Key Laboratory of Complex Systems Modeling and Simulation of Ministry of Education, Hangzhou Dianzi University, Hangzhou 310018, China.
Sensors (Basel). 2016 Jan 27;16(2):159. doi: 10.3390/s16020159.
Based on a laser diode, a 12 × 6 photodiode array sensor, and machine learning techniques, a new void fraction measurement method for gas-liquid two-phase flow in small channels is proposed. To overcome the influence of flow pattern on the void fraction measurement, the flow pattern of the two-phase flow is firstly identified by Fisher Discriminant Analysis (FDA).

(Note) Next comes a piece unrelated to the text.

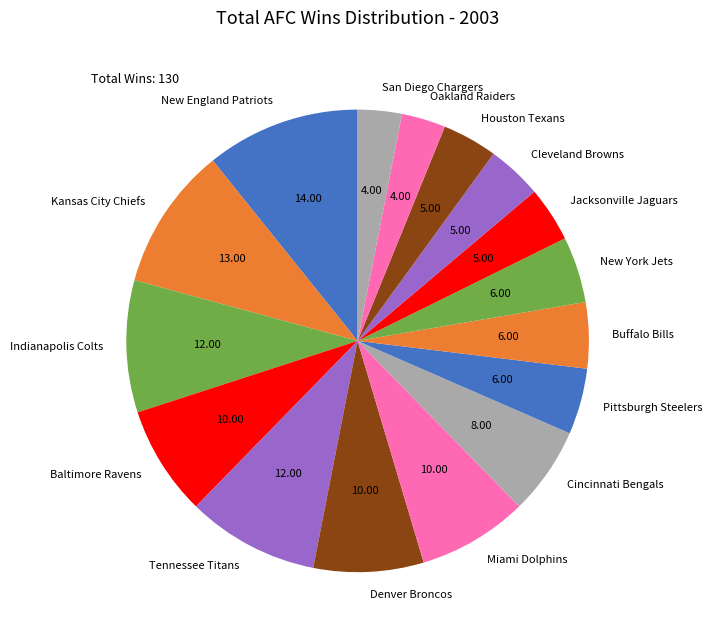

Which category has the biggest portion of the pie?

New England Patriots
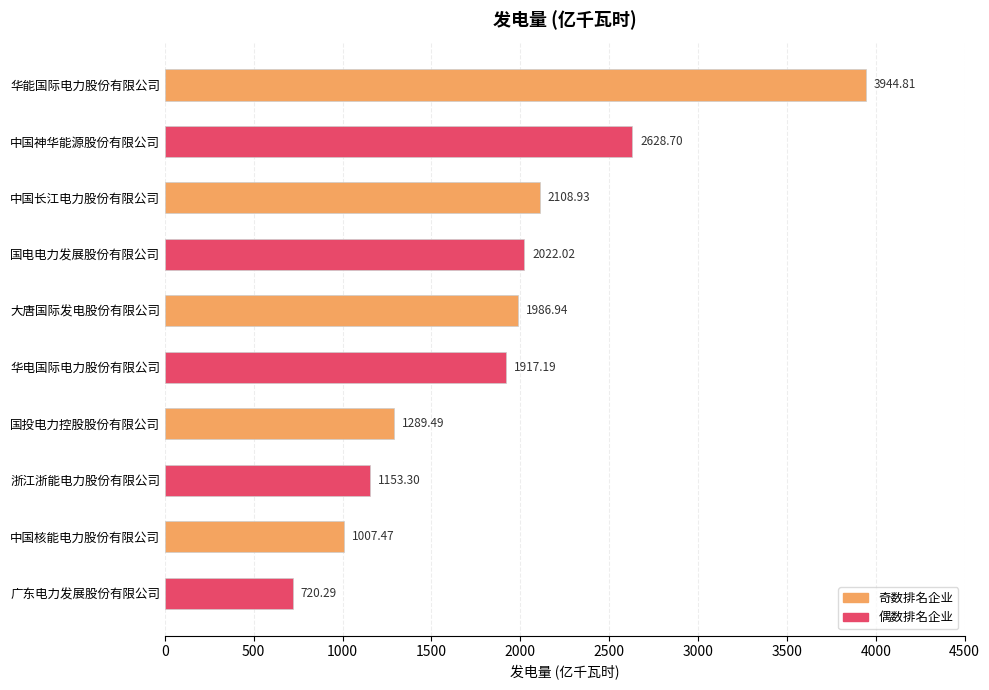

List the labels in order of value, smallest first.

广东电力发展股份有限公司, 中国核能电力股份有限公司, 浙江浙能电力股份有限公司, 国投电力控股股份有限公司, 华电国际电力股份有限公司, 大唐国际发电股份有限公司, 国电电力发展股份有限公司, 中国长江电力股份有限公司, 中国神华能源股份有限公司, 华能国际电力股份有限公司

Then, according to the identification result, a relevant void fraction measurement model which is developed by Support Vector Machine (SVM) is selected to implement the void fraction measurement. A void fraction measurement system for the two-phase flow is developed and experiments are carried out in four different small channels. Four typical flow patterns (including bubble flow, slug flow, stratified flow and annular flow) are investigated. The experimental results show that the development of the measurement system is successful. The proposed void fraction measurement method is effective and the void fraction measurement accuracy is satisfactory. Compared with the conventional laser measurement systems using standard laser sources, the developed measurement system has the advantages of low cost and simple structure. Compared with the conventional void fraction measurement methods, the proposed method overcomes the influence of flow pattern on the void fraction measurement. This work also provides a good example of using low-cost laser diode as a competent replacement of the expensive standard laser source and hence implementing the parameter measurement of gas-liquid two-phase flow. The research results can be a useful reference for other researchers' works.
基于激光二极管、12×6光电二极管阵列传感器和机器学习技术,提出了一种用于小通道气液两相流空隙率测量的新方法。为克服流型对空隙率测量的影响,首先通过Fisher判别分析(FDA)识别两相流的流型。然后,根据识别结果,选择由支持向量机(SVM)建立的相关空隙率测量模型来实现空隙率测量。开发了一种用于两相流的空隙率测量系统,并在四个不同的小通道中进行了实验。研究了四种典型流型(包括泡状流、弹状流、分层流和环状流)。实验结果表明测量系统的开发是成功的。所提出的空隙率测量方法是有效的,空隙率测量精度令人满意。与使用标准激光源的传统激光测量系统相比,所开发的测量系统具有成本低、结构简单的优点。与传统的空隙率测量方法相比,所提出的方法克服了流型对空隙率测量的影响。这项工作还提供了一个很好的例子,即使用低成本的激光二极管作为昂贵标准激光源的有效替代品,从而实现气液两相流参数的测量。研究结果可为其他研究人员的工作提供有益参考。